Rep. Mark Green (R-Tenn.) has compared the far left’s “cancel culture” to the Chinese Communist Party’s (CCP) social credit system, saying that they share the similar goal of “ensuring conformity to one ideology.”
“As authoritarian rule in China reaches new heights with the Chinese Communist Party’s implementation of a social credit system, the United States should do everything in its power to resist following the same path,” Green wrote.
The Chinese regime’s social credit system runs on big data, extreme surveillance, and documentation, giving each citizen a score that either rewards or punishes them.
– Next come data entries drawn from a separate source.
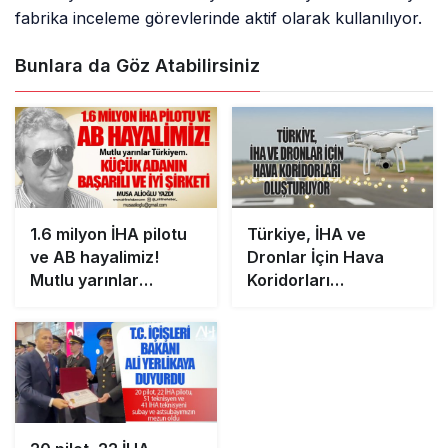
fabrika inceleme görevlerinde aktif olarak kullanılıyor.
Bunlara da Göz Atabilirsiniz
1.6 milyon İHA pilotu
Türkiye, İHA ve
ve AB hayalimiz!
Dronlar İçin Hava
Mutlu yarınlar
Koridorları
Türkiyem. Küçük
Oluşturuyor
adanın başarılı ve iyi
şirketi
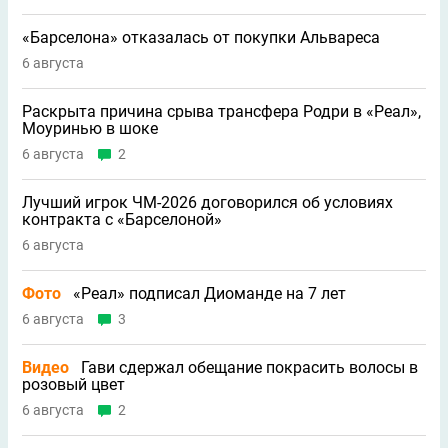
«Барселона» отказалась от покупки Альвареса
6 августа
Раскрыта причина срыва трансфера Родри в «Реал»,
Моуринью в шоке
6 августа
2
Лучший игрок ЧМ-2026 договорился об условиях
контракта с «Барселоной»
6 августа
Фото
«Реал» подписал Диоманде на 7 лет
6 августа
3
Видео
Гави сдержал обещание покрасить волосы в
розовый цвет
6 августа
2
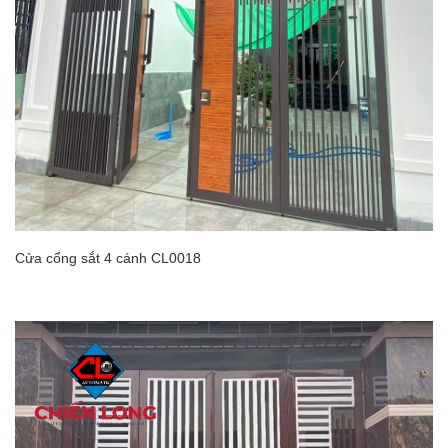
Cửa cổng sắt 4 cánh CL0018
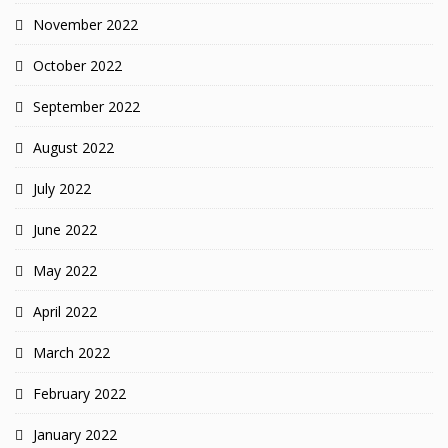
November 2022
October 2022
September 2022
August 2022
July 2022
June 2022
May 2022
April 2022
March 2022
February 2022
January 2022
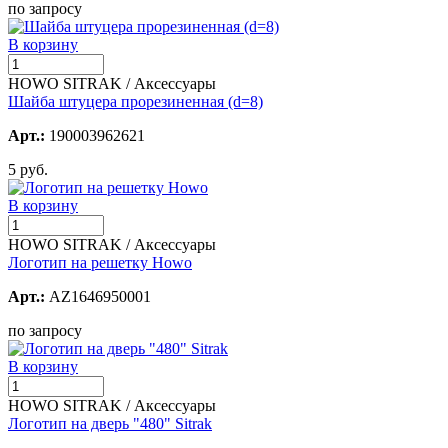
по запросу
В корзину
HOWO SITRAK / Аксессуары
Шайба штуцера прорезиненная (d=8)
Арт.:
190003962621
5 руб.
В корзину
HOWO SITRAK / Аксессуары
Логотип на решетку Howo
Арт.:
AZ1646950001
по запросу
В корзину
HOWO SITRAK / Аксессуары
Логотип на дверь "480" Sitrak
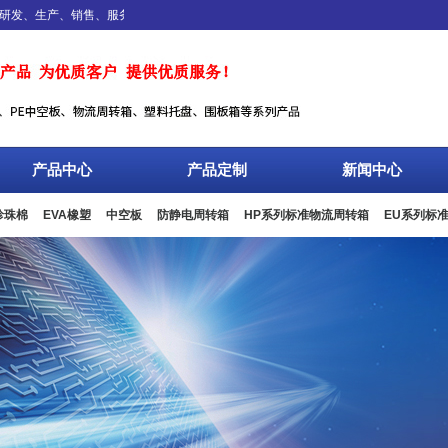
产、销售、服务于一体，专业设计、生产、加工EPE珍珠棉、EVA橡塑、物流周转
产品中心
产品定制
新闻中心
珍珠棉
EVA橡塑
中空板
防静电周转箱
HP系列标准物流周转箱
EU系列标
板箱
复合包装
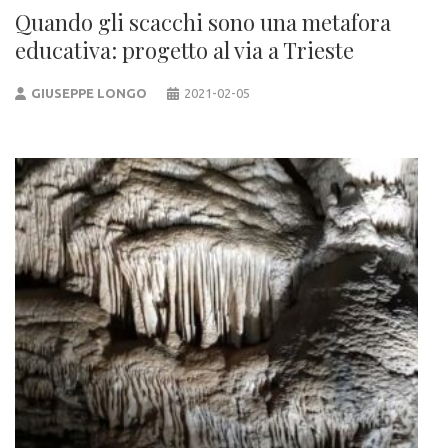
Quando gli scacchi sono una metafora
educativa: progetto al via a Trieste
GIUSEPPE LONGO
2021-02-05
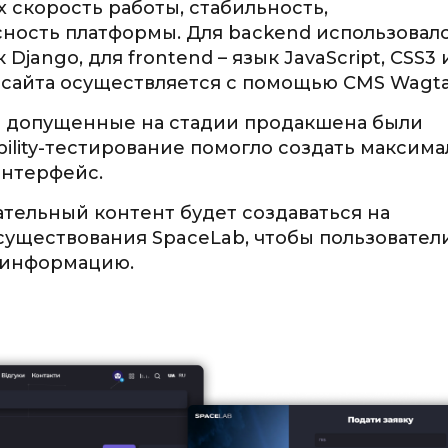
 скорость работы, стабильность,
ность платформы. Для backend использовал
Django, для frontend – язык JavaScript, CSS3 
айта осуществляется с помощью CMS Wagtai
и допущенные на стадии продакшена были
bility-тестирование помогло создать максим
интерфейс.
ательный контент будет создаваться на
уществования SpaceLab, чтобы пользовател
 информацию.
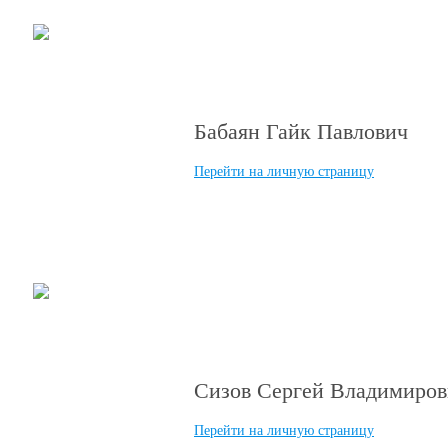
“Лучший пластический хирург п
Бабаян Гайк Павлович
Перейти на личную страницу
“Приз зрительских симпатий”
Сизов Сергей Владимиров
Перейти на личную страницу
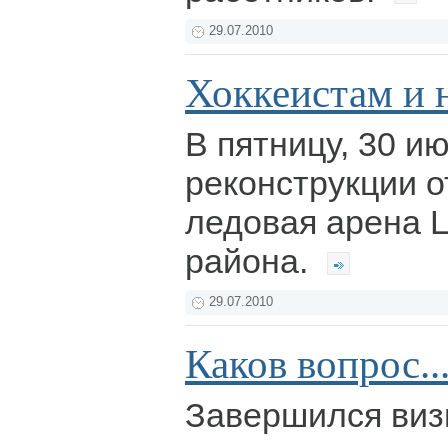
29.07.2010
Хоккеистам и 
В пятницу, 30 и
реконструкции о
ледовая арена 
района.
29.07.2010
Каков вопрос..
Завершился визи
China’s social credit system, designed to track every Chinese citizen’s social and economic behavior, is the CCP’s attempt at total control over its citizens’ lives, he wrote, noting that if someone is classified as a political dissident by the CCP, that person is blacklisted, possibly keeping family members from essential activities in order to survive in society.
While the United States might not have an official social credit system, the radical left–through cancel culture and censorship of ideas—has created something that’s eerily similar,” he continued.
“It’s easy to look at China’s repressive regime and think that it could never happen here. Yet after hearing demands from the far left to silence conservative voices, and after watching big tech and big business band together to de-platform conservatives, I’m beginning to think America could be like a frog boiling slowly in a pot,” Green said.
“What are the signs that the U.S. has its own social credit system? What else do you call it when a Democrat senator demands Republicans be put on a no-fly-list for how they voted, or when an editor is forced to resign for allowing a Republican to publish an opinion piece in the editorial section of his newspaper?”
Social credit system transgressions that can make Chinese citizens unable to use travel systems include causing “trouble” on a plane, spreading “false information” about terrorism, using invalid tickets, giving an “insincere” apology, or parking a bicycle in a walkway.
“And this is just the beginning of the left’s activity to silence dissent,” he said.